TEXTO DE ORIGEM:
África pelos africanos: senso e dissenso

A análise da conjuntura africana feita sob a perspectiva da população autóctone seria a mesma que fazemos dela no mundo ocidental? Para nós, trata-se de um continente privilegiado em sua formação físico-geográfica ao mesmo tempo que habitado por povos bárbaros, portanto, inferiores. O antropocentrismo inspirador da expansão do capitalismo comercial sobreviveu graças à sua capacidade de adaptação, adentrando o capitalismo industrial e monopolista e ganhando novos contornos na fase globalizada contemporânea.

Nos amplos e imponentes salões de alguns poucos palácios do norte, entre os séculos XIV e primeira metade do século XX, nos poderosos gabinetes e escritórios, em prestigiadas academias, bem como nos barulhentos estúdios midiáticos e salas de redação jornalística, ao longo da segunda metade do século XX, proclamam-se a potencialidade dos recursos naturais e a incipiente força política das sociedades africanas. A primeira enche os olhos, a segunda inspira estratégias para que essa potencialidade se materialize em polpudas contas bancárias.

Um vasto maciço de mais de trinta milhões de quilômetros quadrados, localizado, a maior parte em latitudes tropicais, onde se situa o “escândalo geológico” cunhado pelos franceses, estaria fora da globalização? Jacques Derridá, que trabalhou com o conceito de presença e ausência, certamente diria que não. Como tamanha presença – os recursos naturais e a tropicalidade ausente nos países centrais – seria ignorada? Dificuldade de acesso à terra e ao alimento, negação do direito de usufruir das conquistas tecnológicas da humanidade, ainda que as mais elementares, expropriação dos bens disponibilizados pela natureza, não significam exclusão do processo de globalização. Exclusão da globalização, portanto ausência, seria uma forma de negar o conceito de aldeia global, cunhado por McLuhan.

MATERIAL DE ORIGEM:
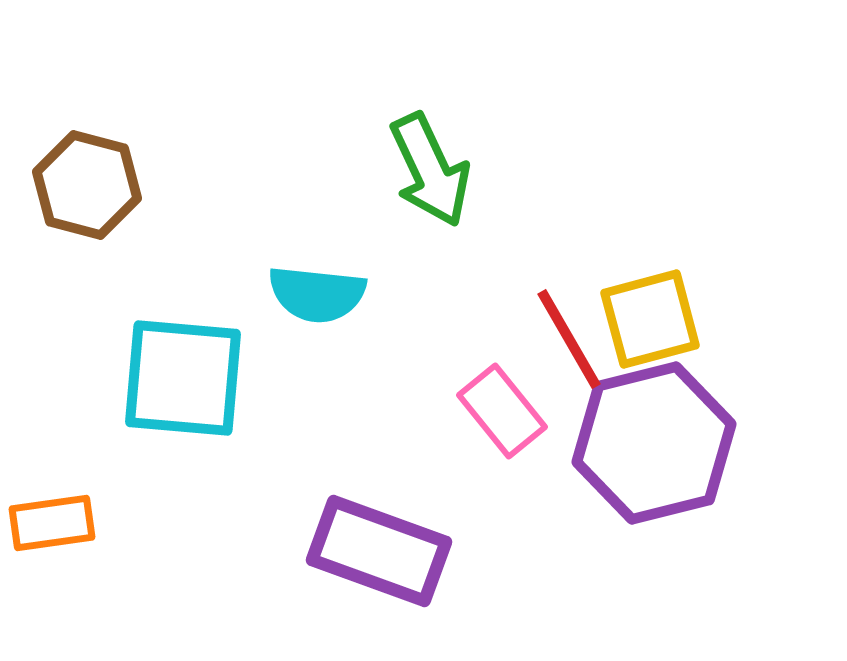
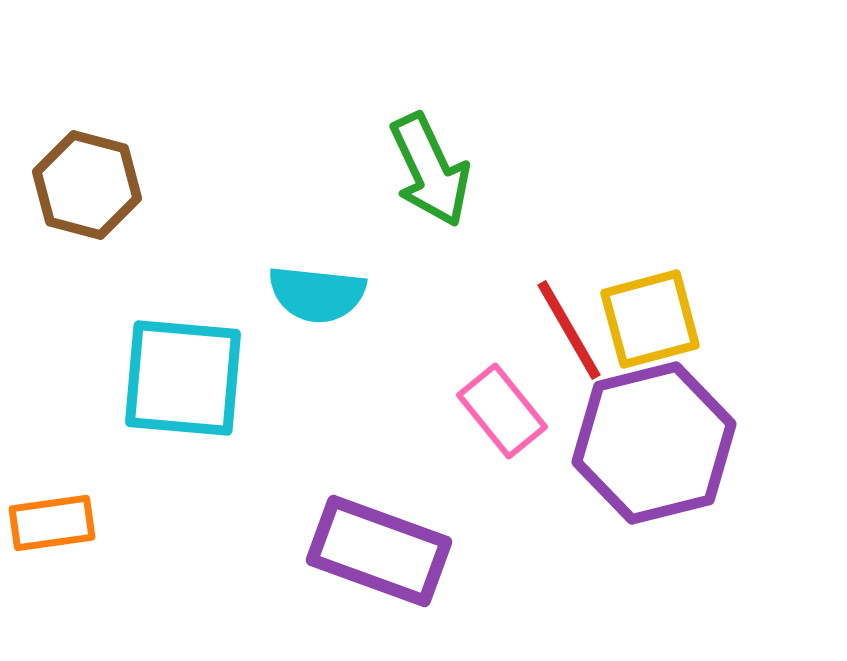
red line: moved 9 px up
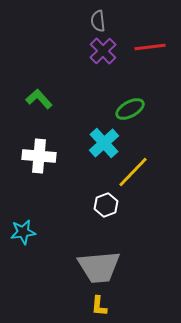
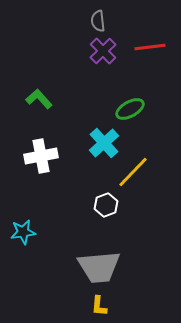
white cross: moved 2 px right; rotated 16 degrees counterclockwise
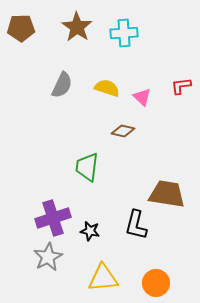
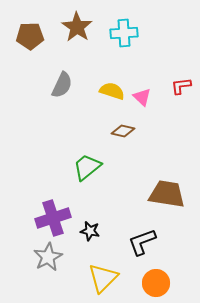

TAREFAS PROPOSTAS:
**1)** Indique se cada afirmação a seguir está de acordo com o texto sobre a África, respondendo sim ou não e citando literalmente as palavras do texto que decidem a questão: (a) a expressão "escândalo geológico" foi cunhada pelos franceses; (b) o conceito de aldeia global foi cunhado por Jacques Derridá; (c) o maciço africano tem menos de vinte milhões de quilômetros quadrados.
**2)** Segundo o texto sobre a África, com que conceito trabalhou Jacques Derridá?
**3)** Prolongue o texto sobre a África a partir do ponto em que ele termina.
A listagem constitui material à parte, independente do texto sobre a África.

RESPOSTAS DOS EXERCÍCIOS:
**1)**
(a) Sim: "onde se situa o “escândalo geológico” cunhado pelos franceses".
(b) Não: "o conceito de aldeia global, cunhado por McLuhan".
(c) Não: "Um vasto maciço de mais de trinta milhões de quilômetros quadrados".

**2)** Com o conceito de presença e ausência.

**3)**
Dialeticamente, a presença da globalização pode ser observada nas assombrosas imagens dos flagelados da seca, nos esquálidos rostos famintos, no desespero dos que vivenciam a morte anunciada pela AIDS, na desesperança dos que plantam e não saciam a sua própria fome, nos olhares realistas de quem só conheceu a indiferença. Milhões de africanos, há séculos, vivem o processo de globalização e sua versão contemporânea imputa-lhes uma responsabilidade quase que sádica: a melhora de suas condições presentes e futuras depende deles mesmos.

A presença do continente africano no mundo ocidental é sutil: minérios transfigurados em máquinas e utensílios, edificações onde jazem o trabalho morto de inúmeros operários negros, culinária, danças e ritmos musicais exóticos. Mas é também forte e assustadora: guetos, favelas, ameaças ambulantes nas ruas das grandes cidades, massas humanas mofando nas celas e presídios.

Como é vista e sentida a presença dos maestros da globalização em solo africano? Como os habitantes nativos convivem interiormente com as ausências impostas pelos ritmos e movimentos dos forasteiros? Como recompor sentimentos e emoções que sua presença deu conta de transformar em ausências? Como será a sensação de se perder referenciais históricos de organização social e econômica? Como será a sensação de se ver rivalidades tribais transformadas em formas institucionalizadas de dominação, com apoio de quem veio e de quem continua vivendo fora?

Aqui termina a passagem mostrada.